Explore the problem space and make a start while working for your previous employer. Slowly reduce the number of hours you are working (i.e contract vs fulltime).
Once you are getting some interest / traction or feeling more confident, switch over to (2) - now much less risky. Go fulltime with a 1/2 built business with several potential customers and perhaps a couple of paying ones. You are now much more attractive to investment.
Income-wise, a startup is generally a step down, but a tolerable one for most people. If you're 22 and without VC contacts, you can work for next to nothing for a year or two, make contacts by hanging out in the Valley, and start pitching when you have a product. If you're 36 and have a family to feed, but have VC connections, you can usually get early seed funding and pay yourself $100k annual salary, which is low for someone with those kinds of contacts but enough to live on.
When it is impossible is if you're 36 and have a family to feed, but don't have VC contacts. You can't afford to take a year or two off to prove yourself (which an outsider will have to do) but you don't have the contacts necessary to step immediately into a $100k/year salary with just an idea.
Most people can be thin/muscular/athletic and most want to be. Many try and of these, most fail. But, this is fundamentally different from an aspiration to be in the olympics.

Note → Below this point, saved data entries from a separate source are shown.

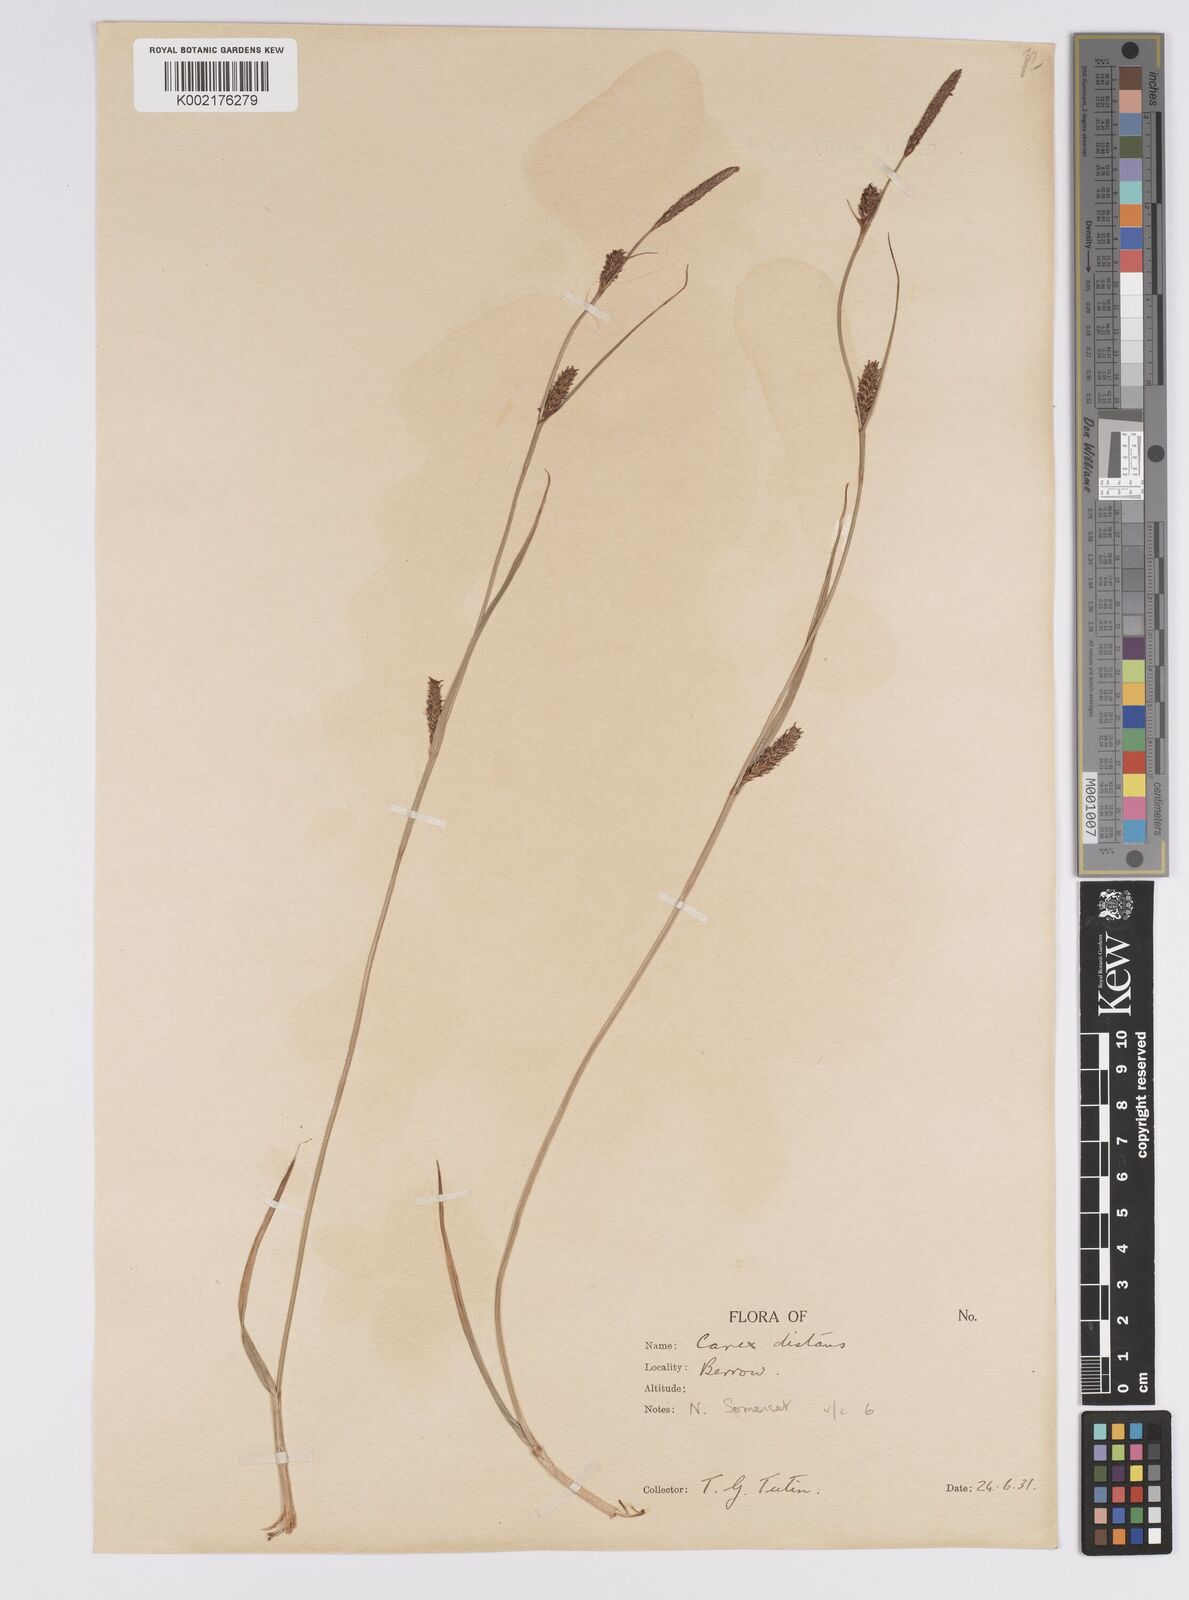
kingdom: Plantae
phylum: Tracheophyta
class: Liliopsida
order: Poales
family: Cyperaceae
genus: Carex
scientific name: Carex distans
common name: Distant sedge
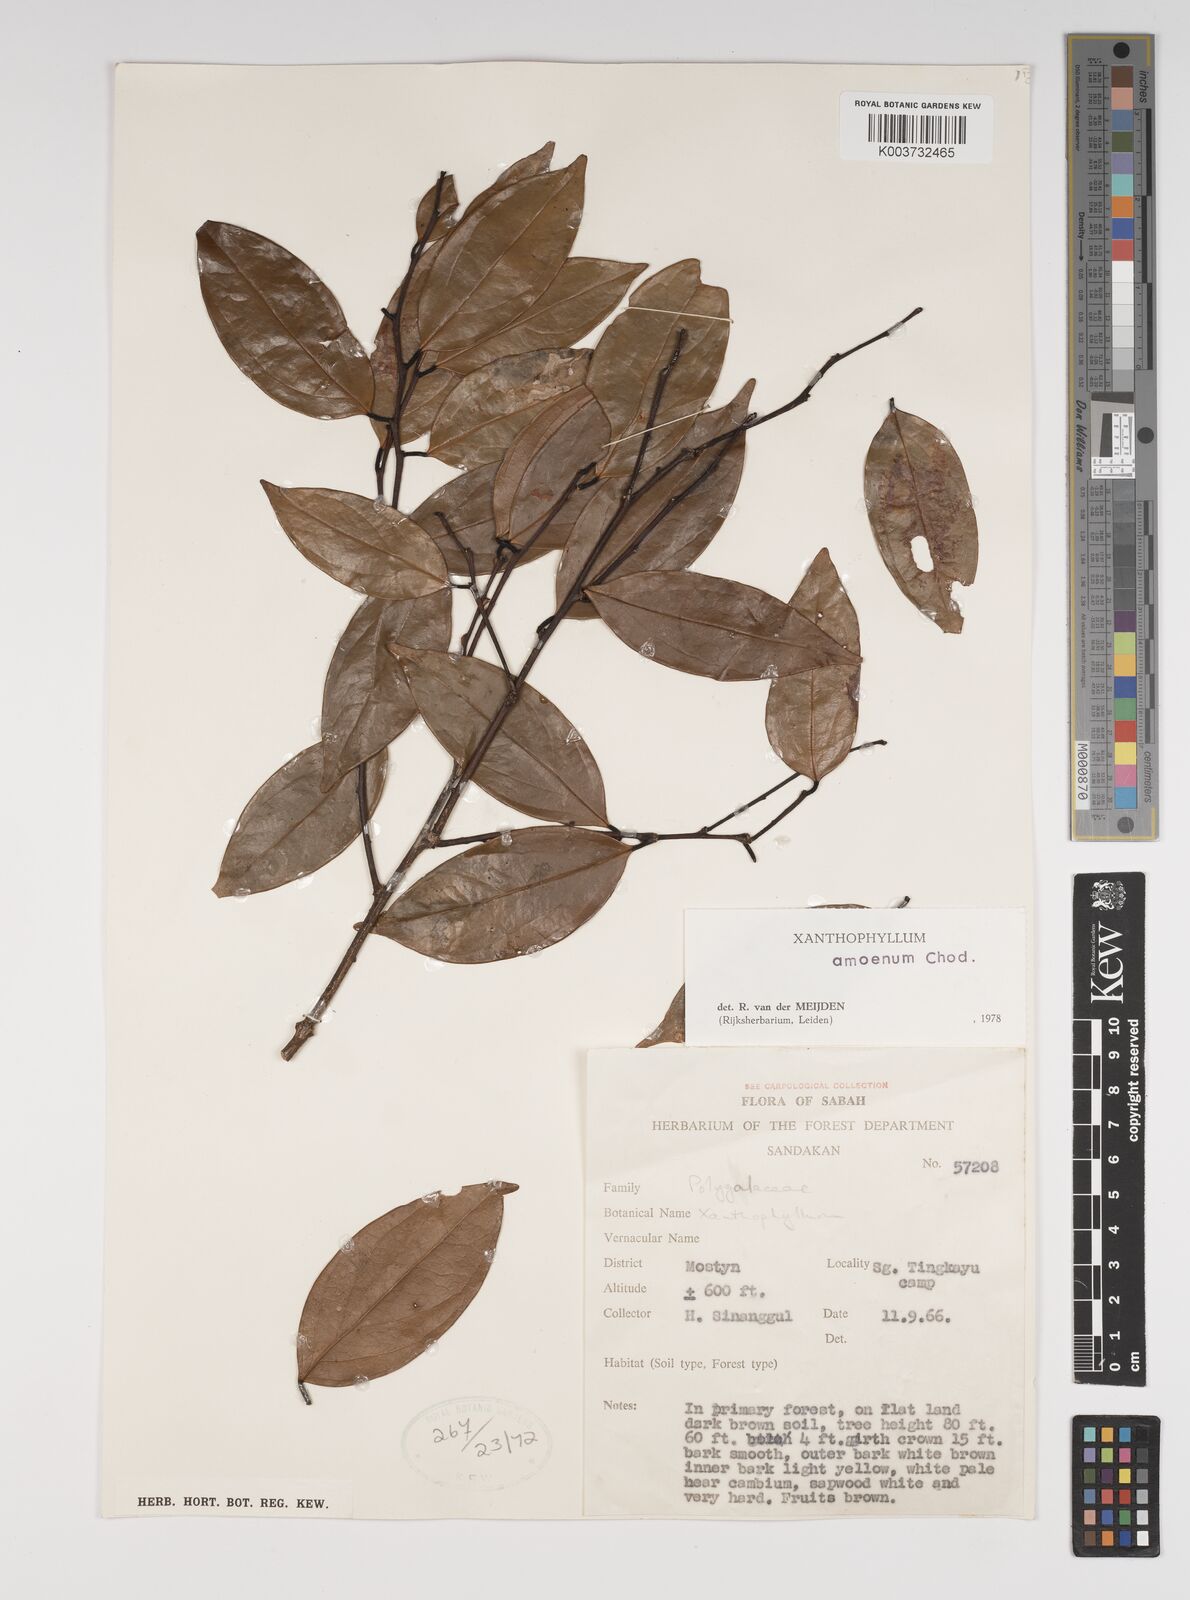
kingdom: Plantae
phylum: Tracheophyta
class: Magnoliopsida
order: Fabales
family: Polygalaceae
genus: Xanthophyllum
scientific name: Xanthophyllum stipitatum
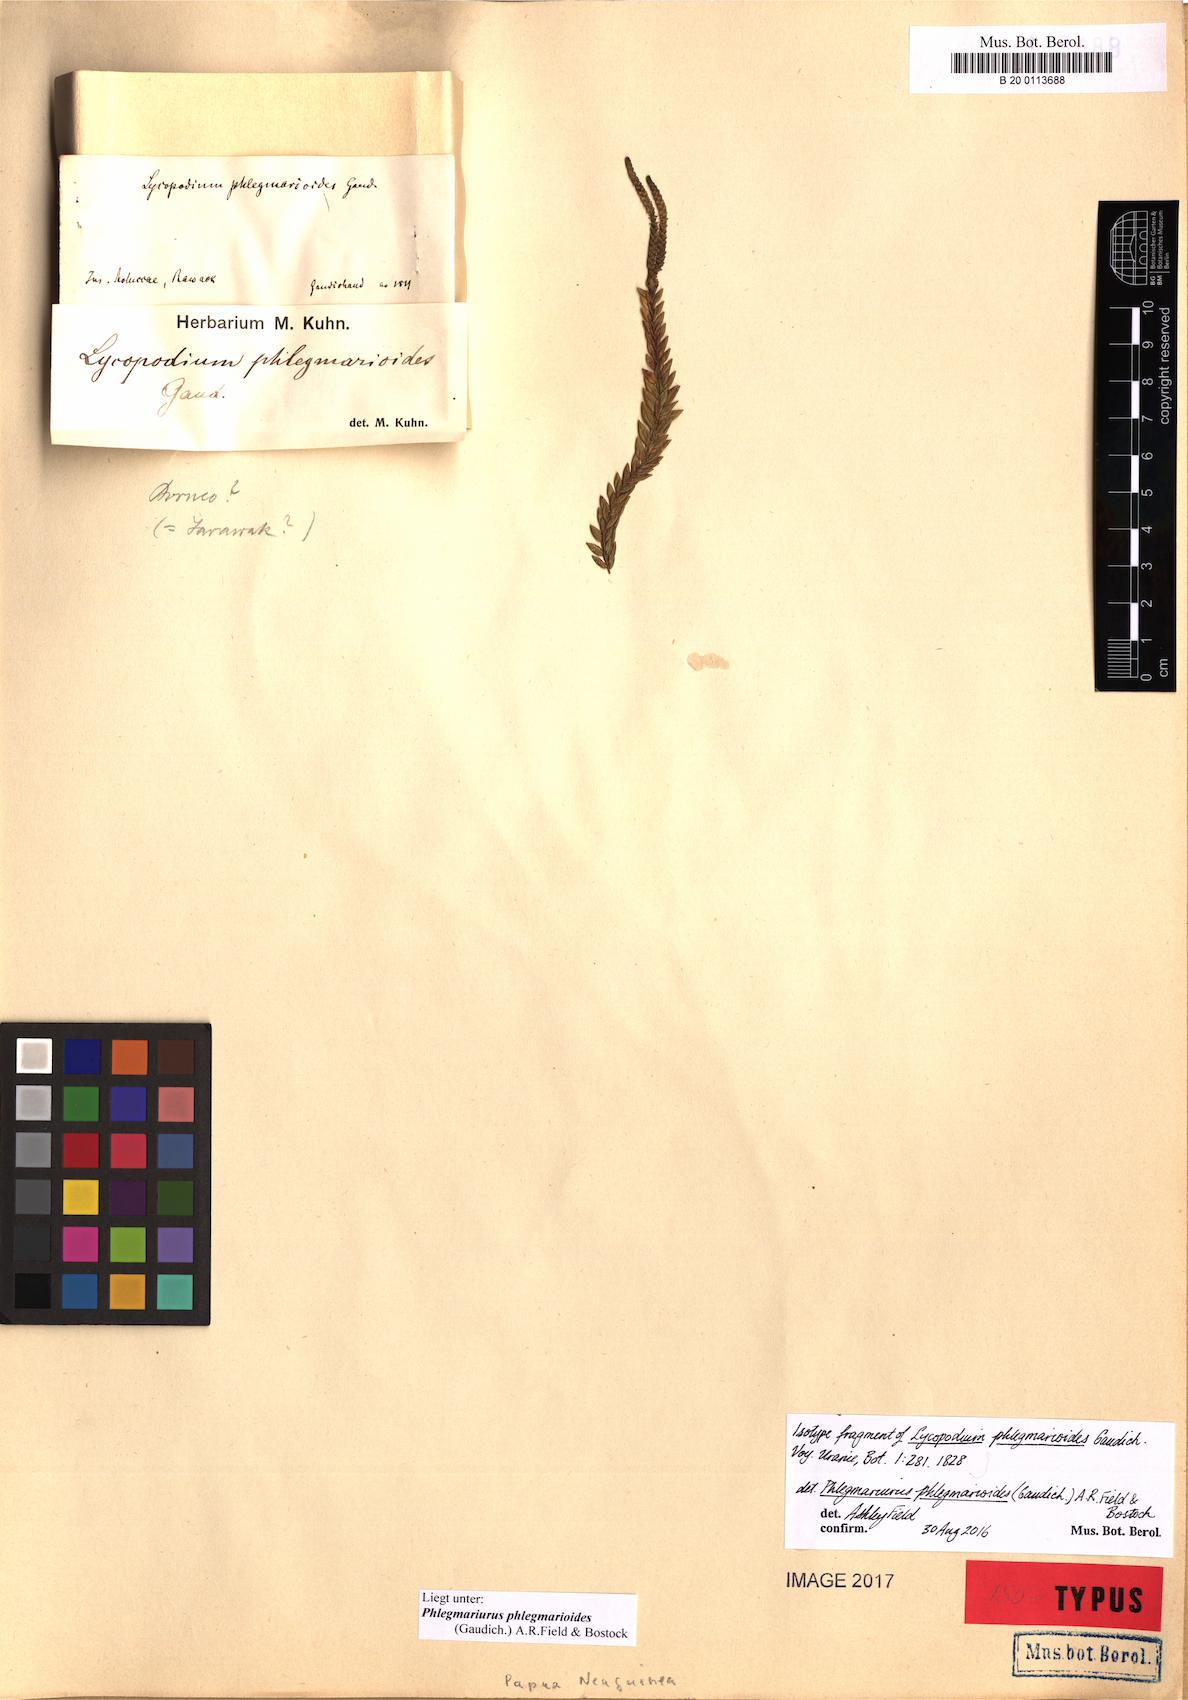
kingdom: Plantae
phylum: Tracheophyta
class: Lycopodiopsida
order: Lycopodiales
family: Lycopodiaceae
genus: Phlegmariurus
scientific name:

Most people can't do that, regardless of how hard they try or how strong willed they are.
By contrast, I think at least 1 or 2 percent of people have enough talent to do what Mark Zuckerberg did. He's a talented businessman who has done a lot of things really well, but I haven't seen him do anything I couldn't have done in his position. The odds are enormously against that kind of success no matter how smart you are, but the minimal level of talent to do that is not that rare.
The point is no so subtle though. One is in reach of most people who will give it a shot while the other is exceptional.